Some municipal public safety employees—like fire investigators—may perform both law enforcement and firefighting activities during their day-to-day activities. From the employer’s standpoint, it is highly advantageous to utilize the firefighter overtime standard for these types of workers whenever possible. However, simply labelling the employees as a firefighter does not entitle the employer to claim the higher firefighter overtime standard.
Department of Labor regulations found at 29 CFR §553.213 entitled Public agency employees engaged in both fire protections and law enforcement activities, provide a rather straightforward roadmap for employers to follow in these situations. Here is the text from that regulation:
(a) Some public agencies have employees who engage in both fire protection and law enforcement activities, depending on the agency needs at the time. This dual assignment would not defeat . . . the . . . 7(k) exemption, provided that each of the activities performed meets the appropriate tests set forth in §§ 553.210 and 553.211. . .
(b) As specified in §553.230, the maximum hours standards under section 7(k) are different for employees engaged in fire protection and for employees engaged in law enforcement. For those employees who perform both fire protection and law enforcement activities, the applicable standard is the one which applies to the activity in which the employee spends the majority of work time during the work period.
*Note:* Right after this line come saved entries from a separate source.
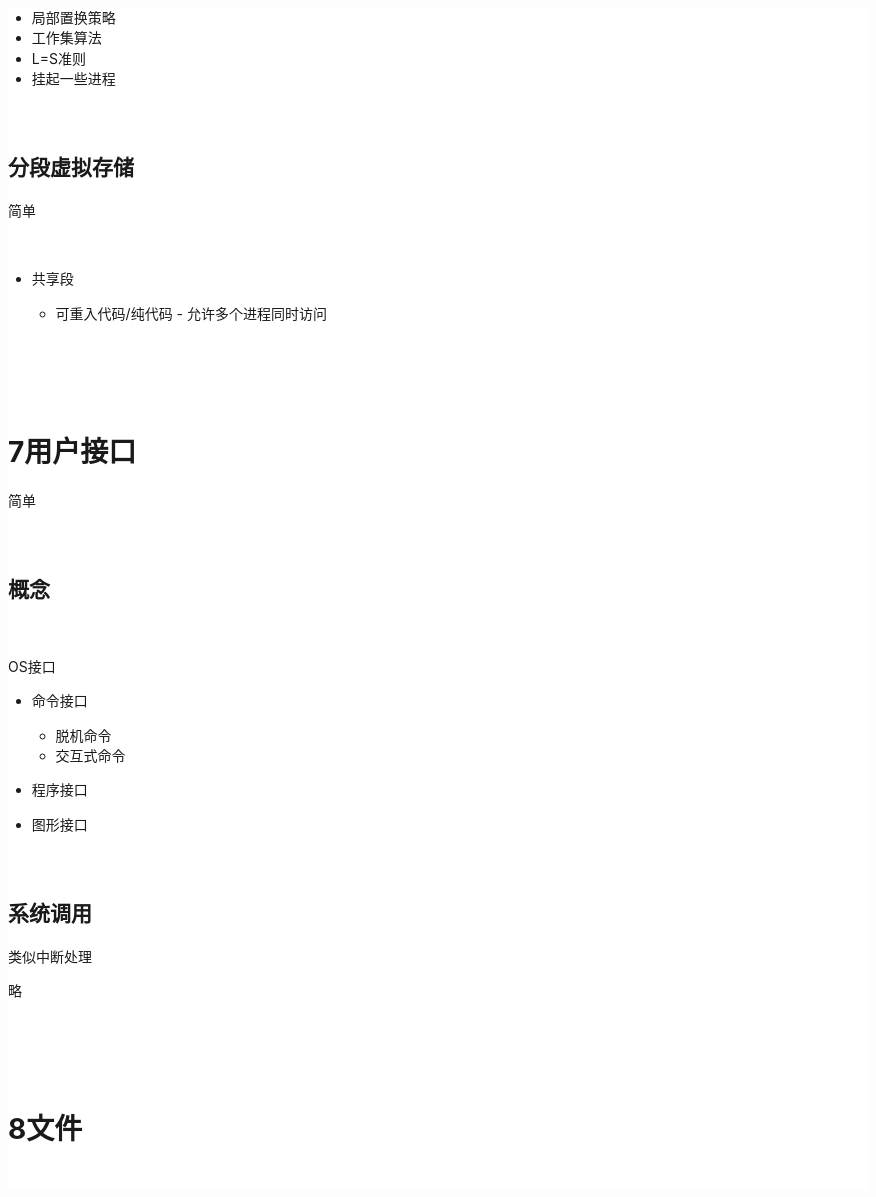 * 局部置换策略
* 工作集算法
* L=S准则
* 挂起一些进程

‍

## 分段虚拟存储

简单

‍

* 共享段

  * 可重入代码/纯代码 - 允许多个进程同时访问

‍

‍

# 7用户接口

简单

‍

## 概念

‍

OS接口

* 命令接口

  * 脱机命令
  * 交互式命令
* 程序接口
* 图形接口

‍

## 系统调用

类似中断处理

略

‍

‍

# 8文件

‍
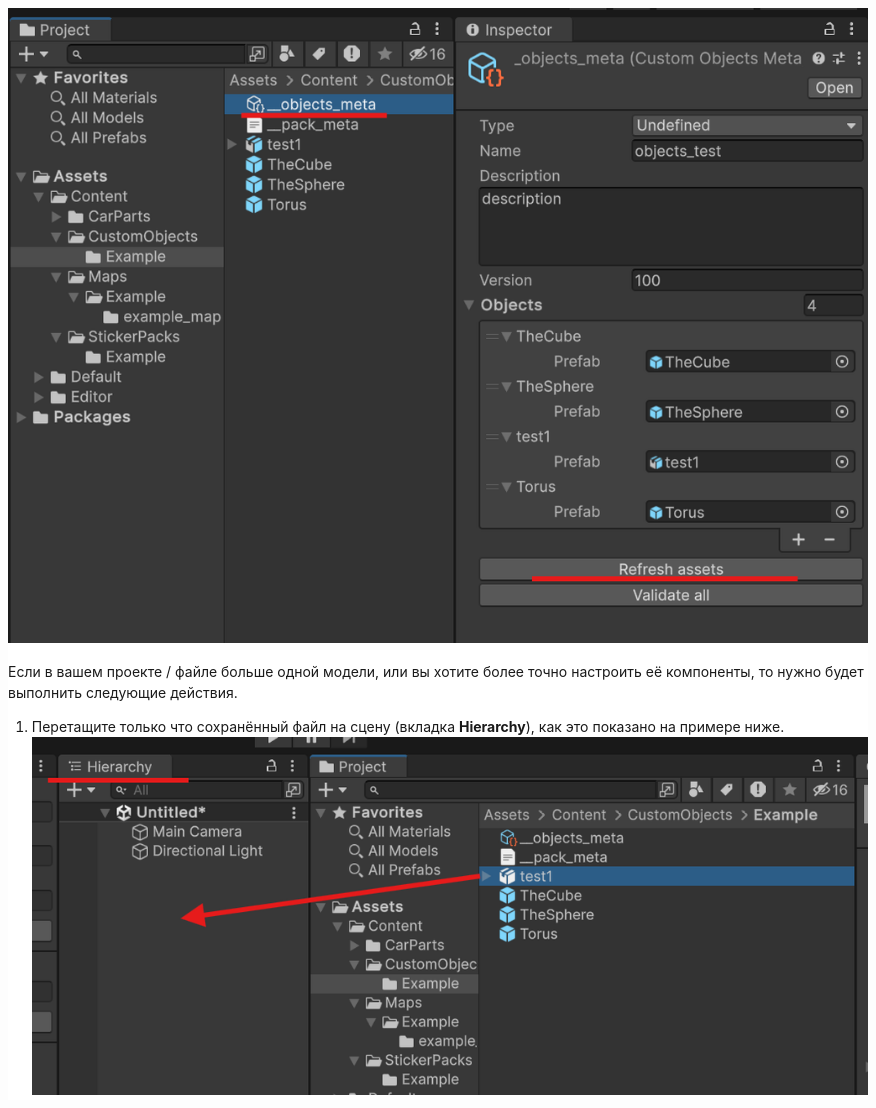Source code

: ![meta_refresh_assets.png](../Images/ResourcePacks/meta_refresh_assets.png)

Если в вашем проекте / файле больше одной модели, или вы хотите более точно настроить её компоненты, то нужно будет выполнить следующие действия.

1. Перетащите только что сохранённый файл на сцену (вкладка **Hierarchy**), как это показано на примере ниже.  
![blend_drag_on_scene.png](../Images/ResourcePacks/blend_drag_on_scene.png)
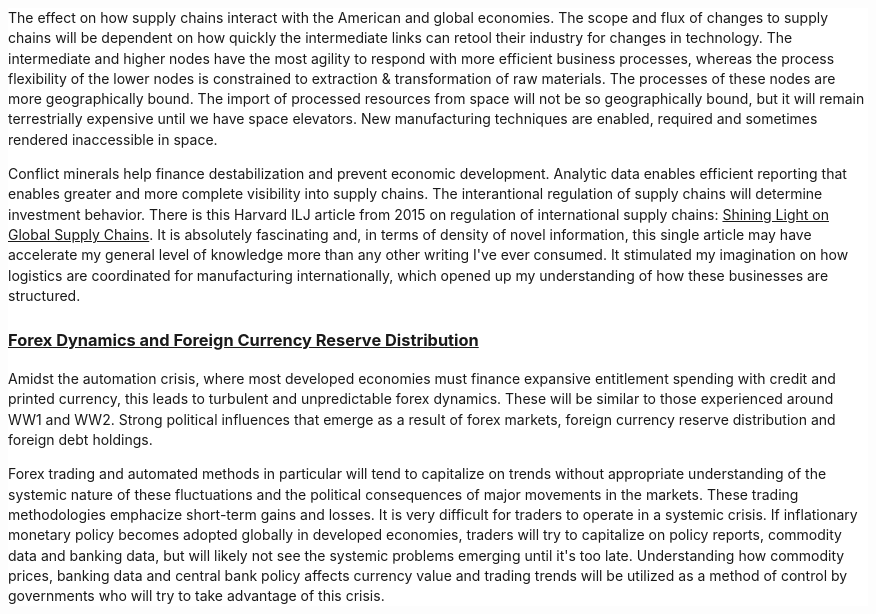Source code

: The effect on how supply chains interact with the American and global
economies. The scope and flux of changes to supply chains will be
dependent on how quickly the intermediate links can retool their
industry for changes in technology. The intermediate and higher nodes
have the most agility to respond with more efficient business
processes, whereas the process flexibility of the lower nodes is
constrained to extraction & transformation of raw materials. The
processes of these nodes are more geographically bound. The import of
processed resources from space will not be so geographically bound,
but it will remain terrestrially expensive until we have space
elevators. New manufacturing techniques are enabled, required and
sometimes rendered inaccessible in space.

Conflict minerals help finance destabilization and prevent economic
development. Analytic data enables efficient reporting that enables
greater and more complete visibility into supply chains. The
interantional regulation of supply chains will determine investment
behavior. There is this Harvard ILJ article from 2015 on regulation of
international supply chains:
[Shining Light on Global Supply Chains](http://www.harvardilj.org/wp-content/uploads/562Sarfaty.pdf).
It is absolutely fascinating and, in terms of density of novel
information, this single article may have accelerate my general level
of knowledge more than any other writing I've ever consumed. It
stimulated my imagination on how logistics are coordinated for
manufacturing internationally, which opened up my understanding of how
these businesses are structured.

<a name="forex-dynamics-and-foreign-currency-reserve-distribution" />

### [Forex Dynamics and Foreign Currency Reserve Distribution](#forex-dynamics-and-foreign-currency-reserve-distribution)

Amidst the automation crisis, where most developed economies must
finance expansive entitlement spending with credit and printed
currency, this leads to turbulent and unpredictable forex
dynamics. These will be similar to those experienced around WW1 and
WW2. Strong political influences that emerge as a result of forex
markets, foreign currency reserve distribution and foreign debt
holdings.

Forex trading and automated methods in particular will tend to
capitalize on trends without appropriate understanding of the systemic
nature of these fluctuations and the political consequences of major
movements in the markets. These trading methodologies emphacize
short-term gains and losses. It is very difficult for traders to
operate in a systemic crisis. If inflationary monetary policy becomes
adopted globally in developed economies, traders will try to
capitalize on policy reports, commodity data and banking data, but
will likely not see the systemic problems emerging until it's too
late. Understanding how commodity prices, banking data and central
bank policy affects currency value and trading trends will be utilized
as a method of control by governments who will try to take advantage
of this crisis.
Here are some relevant portions from the complaint:
Under the U.S. Department of Labor’s regulations applicable to “law enforcement” employees covered under 29 U.S.C. §207(k), (29 C.F.R. §553.230), an employer must pay overtime compensation to such employees at a rate not less than one and one-half times their regular rate of pay for hours of work in excess of 43 hours in a 7-day work period or in excess of 171 hours in a maximum 28-day work period (or in excess of a proportionate number of hours for work periods between 7 and 28 days, such as hours of work in excess of 96 hours in a 14-day work period).
During the times that Plaintiffs have worked in excess of 43 hours per workweek, 86 hours in a 14-day work period, or 171 hours in a 28-day work period, Defendant has failed to provide them with the rights and protections provided under the FLSA, including overtime pay at the rate of one and one-half times their regular rates of pay for all hours worked in excess of the hourly standards set forth under 29 U.S.C. § 207(k) and 29 C.F.R. §553.230.
By failing to pay the Plaintiffs the overtime pay required under the law, Defendant has violated and is continuing to violate the provisions of the FLSA in a manner that is unreasonable, willful, and in bad faith. As a result, at all times material herein, Plaintiffs have been unlawfully deprived of overtime compensation and other relief for the maximum, three-year period allowed under the law.
As a result of Defendant’s willful, unreasonable, and bad faith violations of the FLSA, there have become due and owing to Plaintiffs an amount that has not yet been precisely determined. The employment and work records for Plaintiffs (including time and attendance records) are in the exclusive possession, custody, and control of Defendant and Plaintiffs are unable to state at this time the exact amount owing to them. Defendant is under a duty imposed under the FLSA, 29 U.S.C. § 211(c), and various other statutory and regulatory provisions, to maintain and preserve payroll and other employment records with respect to Plaintiffs from which the amount of Defendant’s liability can be ascertained.
Pursuant to 29 U.S.C. § 216(b), Plaintiffs are entitled to recover liquidated damages in an amount equal to their backpay damages for Defendant’s failure to pay overtime compensation.
Plaintiffs are entitled to recover attorneys’ fees and costs under 29 U.S.C. § 216(b).
We will be keeping a close eye on this one as it develops.